Quella di domani non sarà un semplice riapertura: “Nel corso dei prossimi mesi – ha annunciato Daffra -, il Cenacolo sarà oggetto di diversi, significativi interventi condotti sia con fondi del Mibact sia grazie all’apporto di soggetti privati. Innanzitutto un intensificato controllo dello “stato di salute” del capolavoro di Leonardo. Oltre a monitorare la qualità dell’aria nel Refettorio e gli aspetti statici della parete dell’Ultima Cena, abbiamo avviato nuove indagini diagnostiche per verificare l’effettivo stato della superficie dipinta. Già a partire dal prossimo mese, la Cena sarà sottoposta ad una campagna di indagini multispettrali a cura di Annette Keller. Queste indagini, che rileveranno la eventuale presenza di tracce non percepibili con la luce visibile presenti sul dipinto di Leonardo, andranno ad integrarsi con quelle già in corso ad opera del CNR e dell’ICR”. Per raccogliere queste ed altre informazioni il museo ha sottoscritto un accordo con il Politecnico di Milano per lo sviluppo di un sistema di gestione integrata dei molteplici dati: sarà un modello utile sia per il monitoraggio dell’opera nel tempo, sia per la fruizione alternativa da parte dei visitatori di contenuti complementari relativi all’opera. Il Refettorio però non è solo Leonardo. Di fronte alla Cena, schiacciata dal confronto, sta la coeva Crocifissione di Donato Montorfano: “La spolveratura totale della parete realizzata durante le recenti settimane di chiusura ha evidenziato necessità conservative non drammatiche ma urgenti e permesso di apprezzare le qualità dell’opera, tutt’altro che banali. Nei mesi centrali di quest’anno sarà avviato il restauro di questo grande affresco, consentendo al pubblico di osservare l’intervento in corso, anche da una prospettiva ravvicinata” ha detto Daffra. A partire dall’autunno il Cenacolo risplenderà di luce nuova. Grazie ad una sponsorizzazione tecnica di iGuzzini ed al progetto di Massimo Iarussi, il refettorio sarà dotato di una nuova illuminazione, ancora più efficace di quella attuale. Il museo prevede di abbattere ulteriormente la quota di lux che si possono rivelare nocivi per la conservazione dell’opera di Leonardo e nel contempo di migliorare l’esperienza del visitatore, facendo comprendere meglio la complessità dell’ambiente e quelle che erano le sue funzioni in origine. Le decorazioni presenti saranno esaltate con discrezione in un percorso dove la luce diventerà filo conduttore del racconto.

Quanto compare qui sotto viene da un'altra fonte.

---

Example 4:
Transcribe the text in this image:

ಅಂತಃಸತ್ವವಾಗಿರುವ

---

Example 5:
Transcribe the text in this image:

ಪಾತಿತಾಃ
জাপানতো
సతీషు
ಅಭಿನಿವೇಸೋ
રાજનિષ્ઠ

“Il Cenacolo sarà anche più green – ha spiegato Daffra -. Una scelta della direzione del museo che ho personalmente molto sostenuto perché credo che un monumento simbolo com’è il Cenacolo debba contribuire a fare comprendere che anche i musei sono coinvolti nella salvaguardia dell’ambiente e del nostro pianeta”. Il museo del Cenacolo rinnoverà il sistema impiantistico con una centrale termica e produzione di energia a pompa di calore, abbassando le emissioni e ottimizzando la produzione di energia. A causa del coronavirus non ci saranno ancora le audioguide ma i visitatori potranno scaricare gratuitamente la app del museo.

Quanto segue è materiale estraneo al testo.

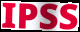
IPSS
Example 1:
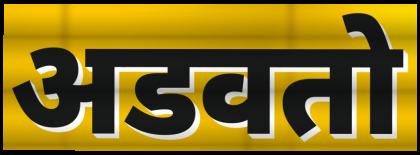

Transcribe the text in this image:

अडवतो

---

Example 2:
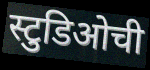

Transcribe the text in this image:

स्टुडिओची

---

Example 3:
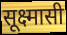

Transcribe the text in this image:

सूक्ष्मासी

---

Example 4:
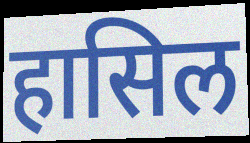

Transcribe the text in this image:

हासिल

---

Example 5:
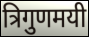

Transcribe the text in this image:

त्रिगुणमयी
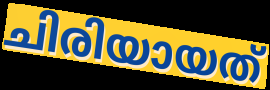
ചിരിയായത്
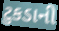
ટુકડાની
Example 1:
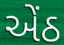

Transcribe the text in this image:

એંઠ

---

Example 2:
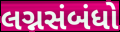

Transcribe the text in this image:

લગ્નસંબંધો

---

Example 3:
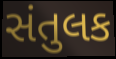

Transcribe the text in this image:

સંતુલક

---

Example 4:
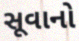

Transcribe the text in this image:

સૂવાનો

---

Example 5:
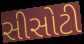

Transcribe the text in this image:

સીસોટી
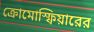
ক্রোমোস্ফিয়ারের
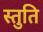
स्तुति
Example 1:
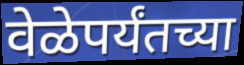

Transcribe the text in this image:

Nel 2021 sbarcherà anche l’esperienza del “Cenacolo Live” per rendere fruibile il museo anche nei momenti di chiusura e preparare un possibile incontro dal vivo direttamente dalla propria casa. Spazio infine al sociale attraverso una convenzione tra il Cenacolo ed il carcere di Opera che “si pone come obiettivo quello di facilitare il reinserimento dei detenuti e di offrire a loro ed alle famiglie opportunità di avvicinarsi alla cultura attraverso il patrimonio collegato ad una delle opere più note e celebrate della pittura mondiale - hanno sottolineato Daffra e la direttrice del museo del Cenacolo vinciano Michela Palazzo -. Il museo andrà in carcere. Noi daremo il museo a disposizione dei detenuti e delle loro famiglie"

Visite al Duomo a partire dall'11 febbraio

Ricominceranno l'11 febbraio le visite turistiche nel complesso del Duomo di Milano. Lo rende noto la Venerabile Fabbrica del Duomo la quale spiega che, in questa prima fase, il Complesso Monumentale sara' accessibile per la visita dal lunedi' al venerdi' dalle 10 alle 17. Consigliato l'acquisto online del biglietto su www.duomomilano.it.